I’d say Eleven is the most all-over-the-place.  He tends to get really squirmy/twitchy when someone kisses him, and as I’ve said before, he can hit the “sexually oblivious” button really hard at times, completely missing when someone’s being suggestive.  He can also seem kind of discomfited by or impatient with other people’s physical contact with one another – not wanting to talk about Melody’s conception in “A Good Man Goes to War” or wondering when Kazran and Abigail find time to breathe in “A Christmas Carol.”  But at the same time, when the writing calls for it, he can be pretty open to that kind of thing.  This happens most often with River, suggesting more of a demisexuality – calling her a “bad girl” and other rather annoying-to-me stuff – but it crops up here and there with other characters, too.  I’m thinking of the reference to Clara’s skirt being “a bit too tight” (ugh) in “Nightmare in Silver” or the little visual “jokes” that involve a phallic object slowly moving “up” when a woman is doing something sexy, like when the Doctor sees Jenny fight a bunch of goons in her catsuit in “The Crimson Horror.”  These moments really bug me, not because I’m opposed to the Doctor being sexual in any way, but 1) there’s too much of a divide for me between Eleven’s sexually-naïve side and his more amorous (for lack of a better word) side, and 2) the particular way he goes about it seems a little gross and bro-y to me, neither of which I want to associate with the Doctor.
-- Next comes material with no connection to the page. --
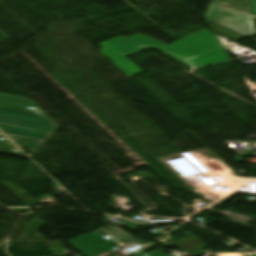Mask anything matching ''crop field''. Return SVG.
Returning <instances> with one entry per match:
<instances>
[{"label":"crop field","mask_w":256,"mask_h":256,"mask_svg":"<svg viewBox=\"0 0 256 256\" xmlns=\"http://www.w3.org/2000/svg\"><path fill=\"white\" fill-rule=\"evenodd\" d=\"M131 38L160 49L191 68L230 61L214 34L205 29L169 46L142 34Z\"/></svg>","instance_id":"crop-field-1"},{"label":"crop field","mask_w":256,"mask_h":256,"mask_svg":"<svg viewBox=\"0 0 256 256\" xmlns=\"http://www.w3.org/2000/svg\"><path fill=\"white\" fill-rule=\"evenodd\" d=\"M0 106L45 114L30 98L0 93ZM57 127L0 115V130L19 147L35 150Z\"/></svg>","instance_id":"crop-field-2"},{"label":"crop field","mask_w":256,"mask_h":256,"mask_svg":"<svg viewBox=\"0 0 256 256\" xmlns=\"http://www.w3.org/2000/svg\"><path fill=\"white\" fill-rule=\"evenodd\" d=\"M103 46L102 52L113 63H115L128 77H131L141 70L137 68L131 61L125 56L135 53L139 50L151 48L145 44L135 46L123 37L119 36L110 41H104L101 43Z\"/></svg>","instance_id":"crop-field-3"},{"label":"crop field","mask_w":256,"mask_h":256,"mask_svg":"<svg viewBox=\"0 0 256 256\" xmlns=\"http://www.w3.org/2000/svg\"><path fill=\"white\" fill-rule=\"evenodd\" d=\"M205 18L231 28L247 37L256 34L251 16L223 8L221 6L210 4Z\"/></svg>","instance_id":"crop-field-4"},{"label":"crop field","mask_w":256,"mask_h":256,"mask_svg":"<svg viewBox=\"0 0 256 256\" xmlns=\"http://www.w3.org/2000/svg\"><path fill=\"white\" fill-rule=\"evenodd\" d=\"M97 231L67 240L82 256H98L119 248L110 240H106Z\"/></svg>","instance_id":"crop-field-5"},{"label":"crop field","mask_w":256,"mask_h":256,"mask_svg":"<svg viewBox=\"0 0 256 256\" xmlns=\"http://www.w3.org/2000/svg\"><path fill=\"white\" fill-rule=\"evenodd\" d=\"M213 3L251 14L249 0H213Z\"/></svg>","instance_id":"crop-field-6"},{"label":"crop field","mask_w":256,"mask_h":256,"mask_svg":"<svg viewBox=\"0 0 256 256\" xmlns=\"http://www.w3.org/2000/svg\"><path fill=\"white\" fill-rule=\"evenodd\" d=\"M208 27L211 28L214 31V33H217L221 36H224V37L229 38L236 42H238L239 40H241L245 37L244 35H240L239 33L235 32L231 29L225 28L223 26H220L216 23H213V24L209 25Z\"/></svg>","instance_id":"crop-field-7"},{"label":"crop field","mask_w":256,"mask_h":256,"mask_svg":"<svg viewBox=\"0 0 256 256\" xmlns=\"http://www.w3.org/2000/svg\"><path fill=\"white\" fill-rule=\"evenodd\" d=\"M107 232L110 233L113 237H115L120 242H123L126 244L135 243L139 240V239H136V238L132 237L131 235L127 234L126 232H124L122 229H120L117 226H115L114 228H112L111 230H109Z\"/></svg>","instance_id":"crop-field-8"},{"label":"crop field","mask_w":256,"mask_h":256,"mask_svg":"<svg viewBox=\"0 0 256 256\" xmlns=\"http://www.w3.org/2000/svg\"><path fill=\"white\" fill-rule=\"evenodd\" d=\"M0 148L21 152L9 140H7L1 133H0Z\"/></svg>","instance_id":"crop-field-9"},{"label":"crop field","mask_w":256,"mask_h":256,"mask_svg":"<svg viewBox=\"0 0 256 256\" xmlns=\"http://www.w3.org/2000/svg\"><path fill=\"white\" fill-rule=\"evenodd\" d=\"M252 14L256 16V0H250Z\"/></svg>","instance_id":"crop-field-10"},{"label":"crop field","mask_w":256,"mask_h":256,"mask_svg":"<svg viewBox=\"0 0 256 256\" xmlns=\"http://www.w3.org/2000/svg\"><path fill=\"white\" fill-rule=\"evenodd\" d=\"M147 256H168L166 254H162V253H159L155 250H153L150 254H148Z\"/></svg>","instance_id":"crop-field-11"},{"label":"crop field","mask_w":256,"mask_h":256,"mask_svg":"<svg viewBox=\"0 0 256 256\" xmlns=\"http://www.w3.org/2000/svg\"><path fill=\"white\" fill-rule=\"evenodd\" d=\"M121 36H123V35H121ZM124 38H126L125 36H123ZM127 39V38H126ZM127 40H129L130 42H132L133 44H135V45H137V44H142V43H140V42H138V41H135V40H133V39H131V38H129V39H127Z\"/></svg>","instance_id":"crop-field-12"},{"label":"crop field","mask_w":256,"mask_h":256,"mask_svg":"<svg viewBox=\"0 0 256 256\" xmlns=\"http://www.w3.org/2000/svg\"><path fill=\"white\" fill-rule=\"evenodd\" d=\"M253 19H254V23H255V27H256V18L253 17ZM255 32H256V31H255Z\"/></svg>","instance_id":"crop-field-13"},{"label":"crop field","mask_w":256,"mask_h":256,"mask_svg":"<svg viewBox=\"0 0 256 256\" xmlns=\"http://www.w3.org/2000/svg\"><path fill=\"white\" fill-rule=\"evenodd\" d=\"M256 41V39H254Z\"/></svg>","instance_id":"crop-field-14"}]
</instances>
Twelve seems the most consistently-close to asexual for me.  He’s similar to Eleven in that he tends to be either confused/alarmed by being kissed (not that he’s had as much of that as Eleven, but he seems pretty thunderstruck after being kissed by Missy) and a lot of sexual allusions go over his head altogether.  (Side note:  it’s interesting that both of Moffat’s Doctors hit these ace notes harder than RTD’s, especially since Moffat also created the seemingly-ace Sherlock while simultaneously insisting that Sherlock obviously isn’t ace.  “You keep using that word – I do not think it means what you think it means.”)  Now, whether this is an intentional choice for Twelve’s characterization or a byproduct of him looking older and less “cute” than Ten or Eleven, I can’t say.  I do love it, though.

Even though the Doctor isn’t portrayed as one thing or the other consistently enough to even try for a definite claim of ace, gray-A, or demisexual, and the “last of the Time Lords” thing is most likely a factor here, I still like thinking of him as at least ace-ish.  There’s my own selfish reason, of course, that I like to see that part of myself reflected in a character I love so much.  There’s the mere fact that it’s something different from the vast, vast, vast majority of shows out there.  And then, there’s just my personal preference for the Doctor/Adventure, the Doctor/TARDIS, and the Doctor/Friendship being the real OTPs of this show.  At the very least, I’m appreciate the show has stayed ambiguous enough on this issue that I can fanwank it in my favor.